Le puits Noir. Ce n'est que le surlendemain que nous traînerons un sac de cordes et d'échelles jusqu'à sa margelle et y assurerons la descente de Jean-Louis. Tout de suite le puits s'évase, l'explorateur descend dans le vide d'une belle cheminée arrondie de trois à quatre mètres de section. Déconvenue: le puits s'achève en cul de sac, à la même profondeur que le puits de 23m qui fait suite à l'étroiture de l'Ouragan, dans la partie connue. En fait, René nous avait prévenus. Le courant d'air ne passait pas par là...

Revenus à l'entrée du méandre Noir, emplis d'amertume et maculés de glaise, nous scrutons les voûtes. Il y a là un véritable aven montant que René nous désigne du doigt. Quelque part, là haut, le courant d'air convoité se fraie un passage. Vers une immense salle que René pressent, qu'il nous fait entrevoir en imagination, au dessus des sinistres conduits fangeux que nous avons eu, tout de même, la joie de découvrir, dans le célèbre Aven Noir...

_EXERCICES_:
**A)** D'après le texte sur l'Aven Noir, pourquoi les explorateurs scrutent-ils les voûtes une fois revenus à l'entrée du méandre Noir ? Répondez en une à trois phrases.
**B)** Recopiez tout le passage du texte sur l'Aven Noir, depuis « Le puits Noir. » jusqu'à « pas par là... ».
Les lignes ci-après forment un matériau indépendant du texte sur l'Aven Noir.

_EXTRAITS DES LIGNES_:
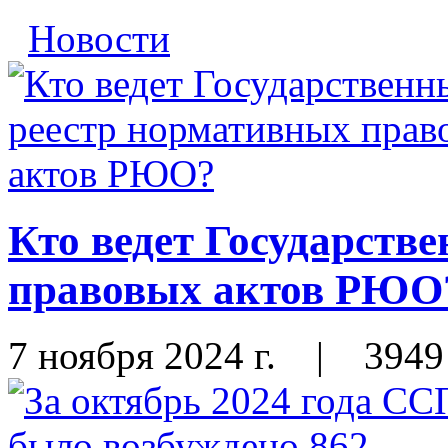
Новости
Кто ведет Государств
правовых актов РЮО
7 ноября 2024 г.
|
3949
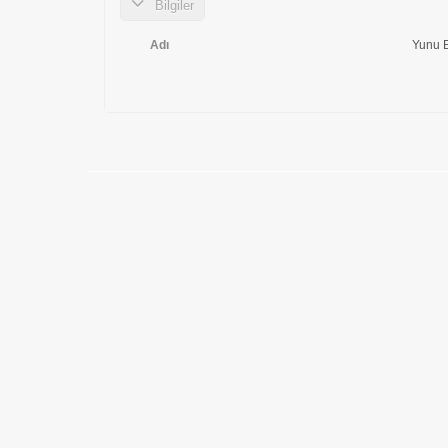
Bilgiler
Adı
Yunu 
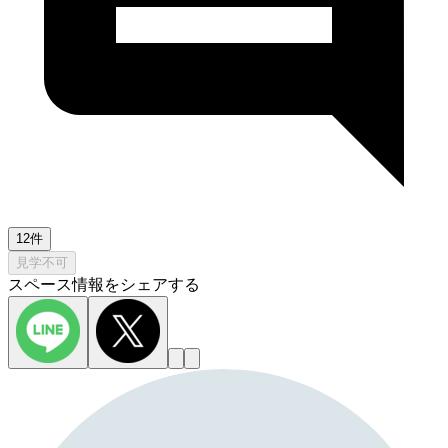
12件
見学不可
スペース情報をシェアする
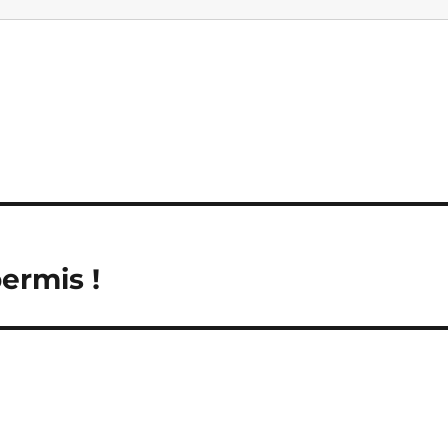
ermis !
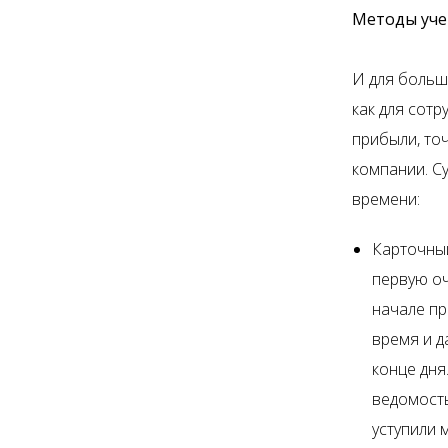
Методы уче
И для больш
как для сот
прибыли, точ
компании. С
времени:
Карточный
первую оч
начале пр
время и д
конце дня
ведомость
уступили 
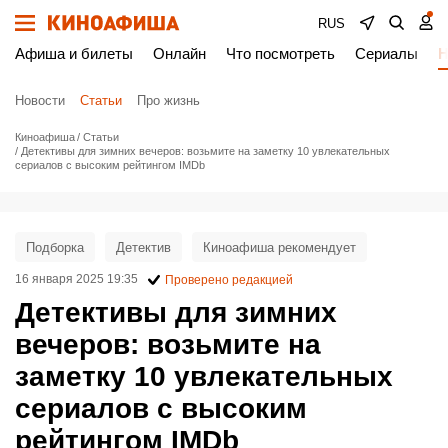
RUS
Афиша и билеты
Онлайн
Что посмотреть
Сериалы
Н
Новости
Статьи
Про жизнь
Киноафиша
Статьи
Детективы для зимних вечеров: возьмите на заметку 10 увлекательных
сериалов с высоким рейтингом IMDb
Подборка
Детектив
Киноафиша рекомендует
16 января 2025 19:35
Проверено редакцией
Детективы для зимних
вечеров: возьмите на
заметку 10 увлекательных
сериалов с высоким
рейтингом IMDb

_RÉPONSES_:
**A)** Le puits Noir s'est achevé en cul-de-sac, car le courant d'air ne passait pas par là. Ce courant d'air convoité se fraie un passage quelque part en haut, par l'aven montant que René désigne du doigt.

**B)**
Le puits Noir. Ce n'est que le surlendemain que nous traînerons un sac de cordes et d'échelles jusqu'à sa margelle et y assurerons la descente de Jean-Louis. Tout de suite le puits s'évase, l'explorateur descend dans le vide d'une belle cheminée arrondie de trois à quatre mètres de section. Déconvenue: le puits s'achève en cul de sac, à la même profondeur que le puits de 23m qui fait suite à l'étroiture de l'Ouragan, dans la partie connue. En fait, René nous avait prévenus. Le courant d'air ne passait pas par là...